▶ [SOURCE MATERIAL]:
- - -

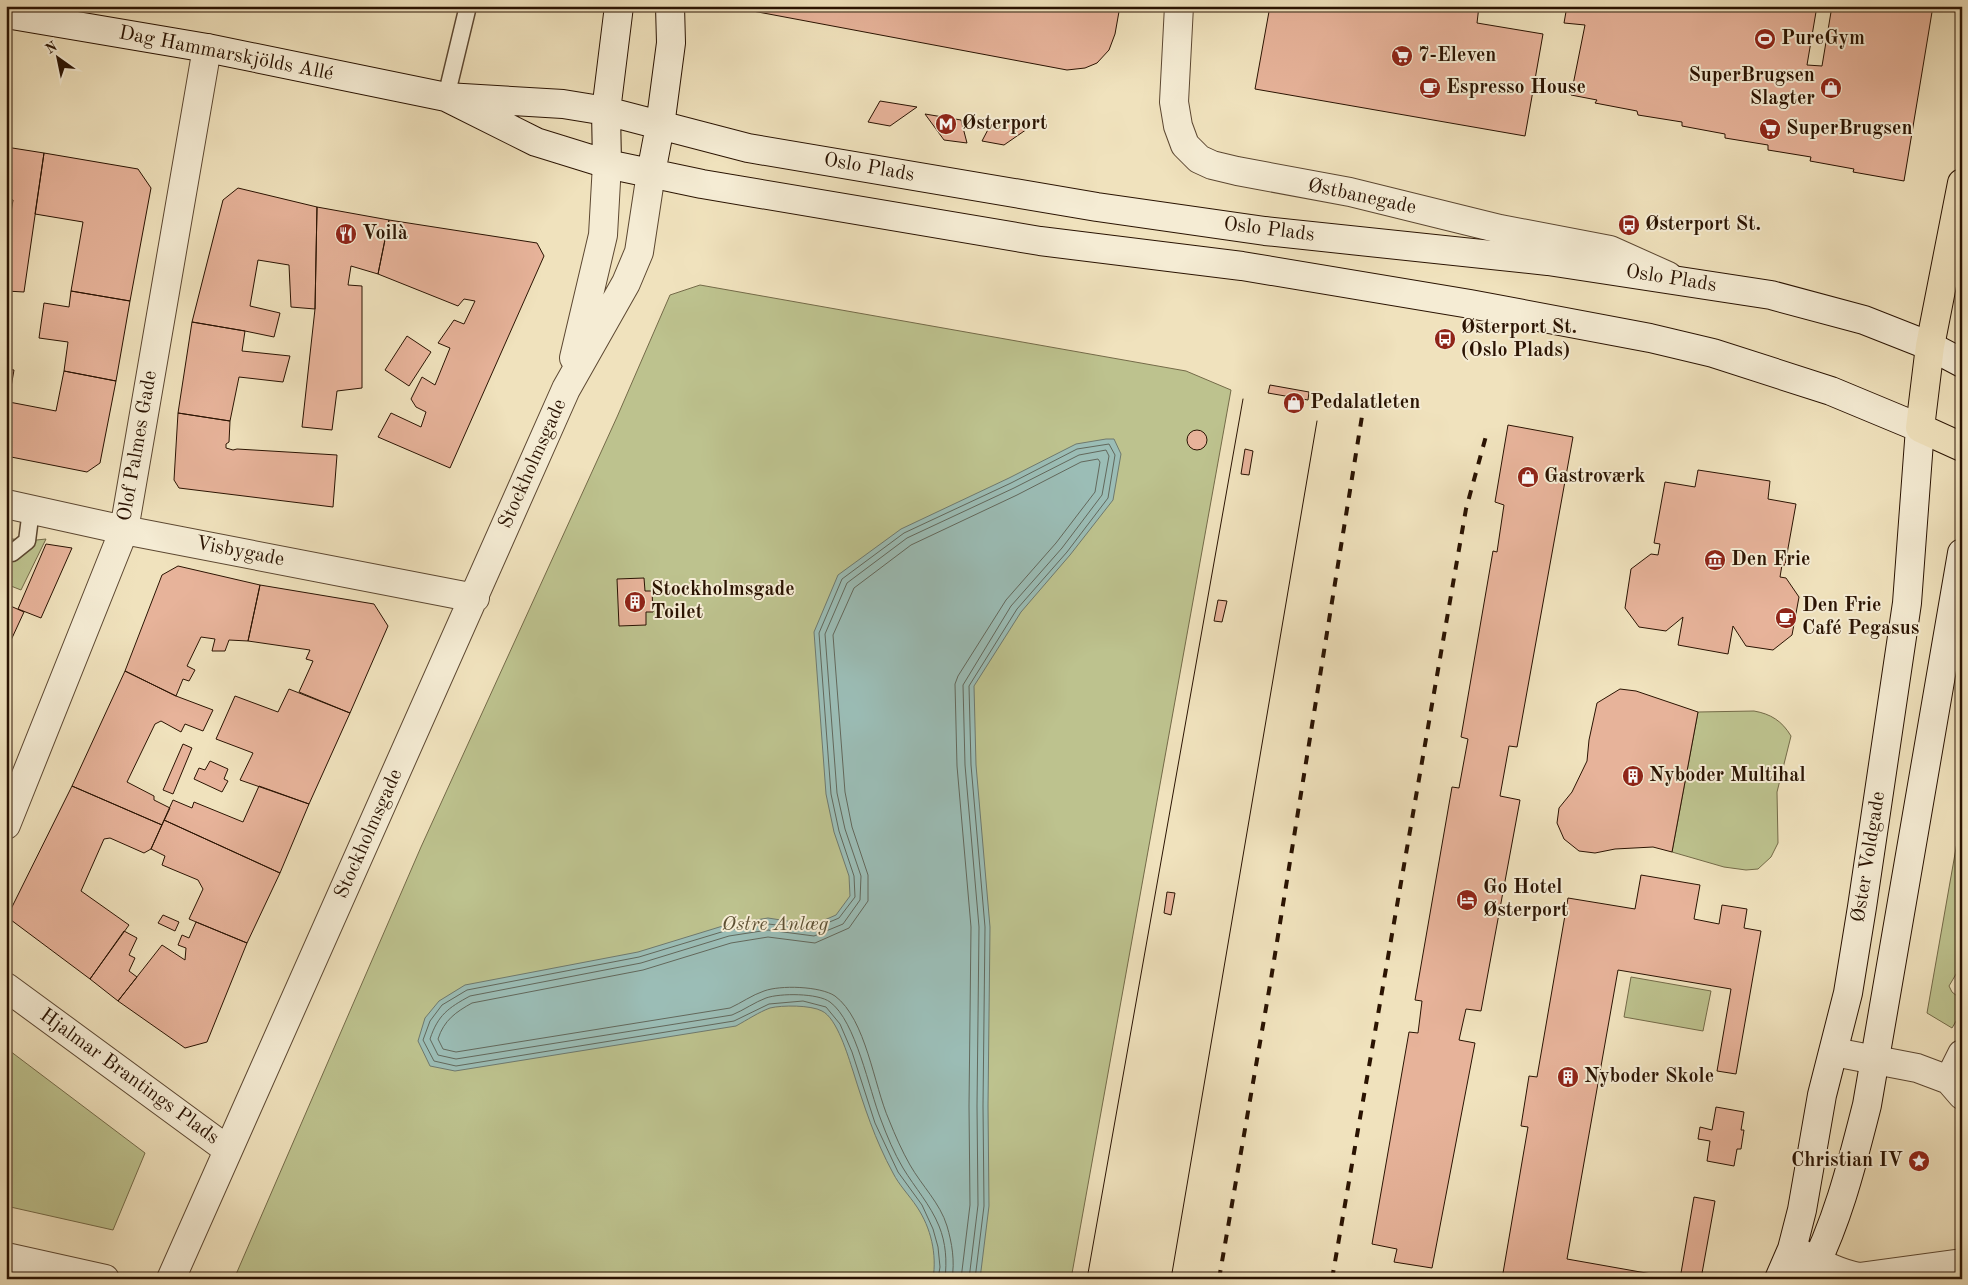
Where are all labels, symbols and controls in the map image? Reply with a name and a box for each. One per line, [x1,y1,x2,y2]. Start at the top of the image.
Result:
street label: Dag Hammarskjölds Allé [117,23,335,85]
sports icon: PureGym [1753,27,1777,51]
place label: PureGym [1781,29,1865,49]
north arrow [32,32,82,82]
text: N [43,39,60,57]
supermarket icon: 7-Eleven [1390,44,1414,68]
place label: 7-Eleven [1418,46,1496,66]
place label: SuperBrugsen Slagter [1688,66,1815,109]
cafe icon: Espresso House [1418,76,1442,100]
shop icon: SuperBrugsen Slagter [1819,76,1843,100]
place label: Espresso House [1446,78,1586,98]
metro station icon: Østerport [934,112,958,136]
place label: Østerport [962,114,1047,134]
supermarket icon: SuperBrugsen [1758,117,1782,141]
place label: SuperBrugsen [1786,119,1913,139]
street label: Oslo Plads [822,150,916,186]
street label: Østbanegade [1306,176,1418,218]
bus stop icon: Østerport St. [1617,213,1641,237]
street label: Oslo Plads [1222,214,1316,246]
place label: Østerport St. [1645,215,1761,235]
restaurant icon: Voilà [334,222,358,246]
place label: Voilà [362,224,408,244]
street label: Oslo Plads [1624,262,1718,296]
place label: Østerport St. (Oslo Plads) [1461,318,1577,361]
bus stop icon: Østerport St. (Oslo Plads) [1433,327,1457,351]
street label: Olof Palmes Gade [115,369,161,523]
shop icon: Pedalatleten [1282,391,1306,415]
place label: Pedalatleten [1310,393,1420,413]
street label: Stockholmsgade [495,396,571,532]
shop icon: Gastroværk [1516,465,1540,489]
place label: Gastroværk [1544,467,1646,487]
street label: Visbygade [194,534,286,570]
museum icon: Den Frie [1703,548,1727,572]
place label: Den Frie [1731,550,1810,570]
place label: Stockholmsgade Toilet [651,580,795,623]
building icon: Stockholmsgade Toilet [623,590,647,614]
place label: Den Frie Café Pegasus [1802,596,1919,639]
cafe icon: Den Frie Café Pegasus [1774,606,1798,630]
building icon: Nyboder Multihal [1621,764,1645,788]
street label: Stockholmsgade [331,766,407,902]
place label: Nyboder Multihal [1649,766,1806,786]
street label: Øster Voldgade [1849,790,1889,924]
place label: Go Hotel Østerport [1483,878,1568,921]
hotel icon: Go Hotel Østerport [1455,888,1479,912]
park label: Østre Anlæg [722,915,829,935]
street label: Hjalmar Brantings Plads [36,1005,222,1149]
building icon: Nyboder Skole [1556,1065,1580,1089]
place label: Nyboder Skole [1584,1067,1714,1087]
place icon: Christian IV [1907,1149,1931,1173]
place label: Christian IV [1791,1151,1903,1171]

- - -

▶ [TASK REQUIREMENTS]: The lines to copy are those in the listing that contain the word "Stockholmsgade".

▶ [FINISHED TASK]:
street label: Stockholmsgade [495,396,571,532]
place label: Stockholmsgade Toilet [651,580,795,623]
building icon: Stockholmsgade Toilet [623,590,647,614]
street label: Stockholmsgade [331,766,407,902]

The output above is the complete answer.